▶ [WORK INSTRUCTION A] In the forum thread on the segmentation fault, revise the passage between "This post was" and "11 (Segmentation fault).", inclusive, so that "Backtrace" is replaced with "Stack trace", and give the revised passage.
▶ [WORK INSTRUCTION B] Recast the paragraph of the forum thread on the segmentation fault that begins "The MPAS version is 6.0" as a short list that keeps its main facts.

▶ [DOCUMENT SECTION]
Scheduled Downtime
On Friday 21 April 2023 @ 5pm MT, this website will be down for maintenance and expected to return online the morning of 24 April 2023 at the latest

segmentation fault while running init_atmosphere_model

This post was from a previous version of the WRF&MPAS-A Support Forum. New replies have been disabled and if you have follow up questions related to this post, then please start a new thread from the forum home page.

Hi all,

I got the following error while running init_atmosphere_model for generating static.nc nad init.nc, also while running atmosphere_model

$mpirun -np 1 --mca btl ^openib ./init_atmosphere_model

Program received signal SIGSEGV: Segmentation fault - invalid memory reference.

Backtrace for this error:
#0 0x3FFFAD6A9ED3
--------------------------------------------------------------------------
mpirun noticed that process rank 0 with PID 144190 on node p8umbc2 exited on signal 11 (Segmentation fault).
--------------------------------------------------------------------------

The MPAS version is 6.0, and WRF(WPS) version is 3.7. I also attached namelist.init_atmosphere file and streams.init_atmosphere for both static run and init run, respectively. For generating static.nc, I used namelist.init_atmosphere_static file and streams.init_atmosphere_static file. For generating init.nc, I used namelist.init_atmosphere_init file and streams.init_atmosphere_init file.

[Data excerpts]
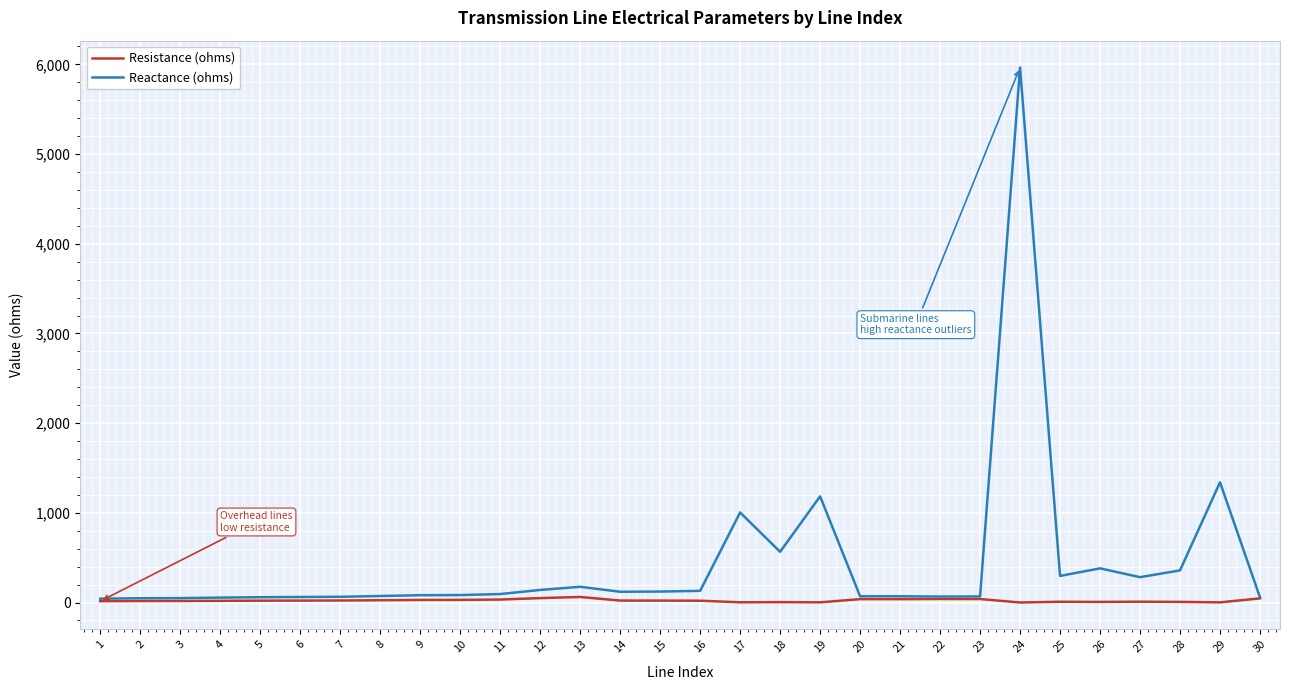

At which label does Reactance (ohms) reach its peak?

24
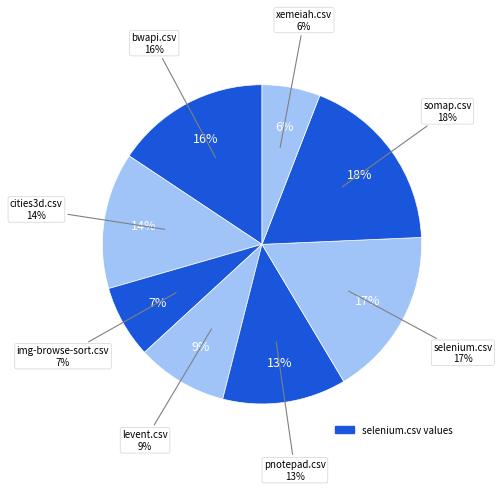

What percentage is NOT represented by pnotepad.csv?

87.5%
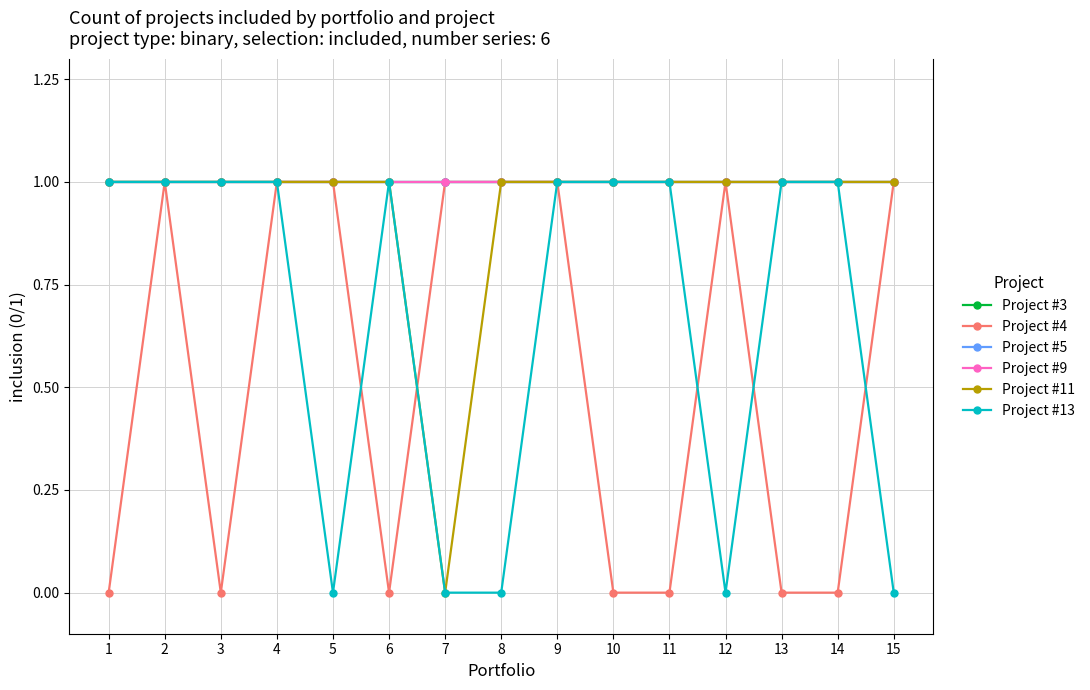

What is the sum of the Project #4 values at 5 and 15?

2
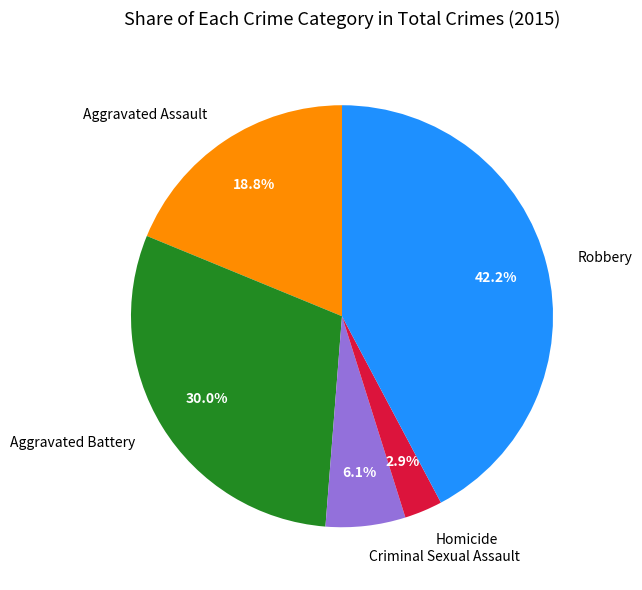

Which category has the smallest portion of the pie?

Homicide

▶ [TASK OUTPUT A]
This post was from a previous version of the WRF&MPAS-A Support Forum. New replies have been disabled and if you have follow up questions related to this post, then please start a new thread from the forum home page.

Hi all,

I got the following error while running init_atmosphere_model for generating static.nc nad init.nc, also while running atmosphere_model

$mpirun -np 1 --mca btl ^openib ./init_atmosphere_model

Program received signal SIGSEGV: Segmentation fault - invalid memory reference.

Stack trace for this error:
#0 0x3FFFAD6A9ED3
--------------------------------------------------------------------------
mpirun noticed that process rank 0 with PID 144190 on node p8umbc2 exited on signal 11 (Segmentation fault).

▶ [TASK OUTPUT B]
- MPAS version: 6.0; WRF (WPS) version: 3.7
- Attached: namelist.init_atmosphere and streams.init_atmosphere files for both the static run and the init run
- static.nc: generated with namelist.init_atmosphere_static and streams.init_atmosphere_static
- init.nc: generated with namelist.init_atmosphere_init and streams.init_atmosphere_init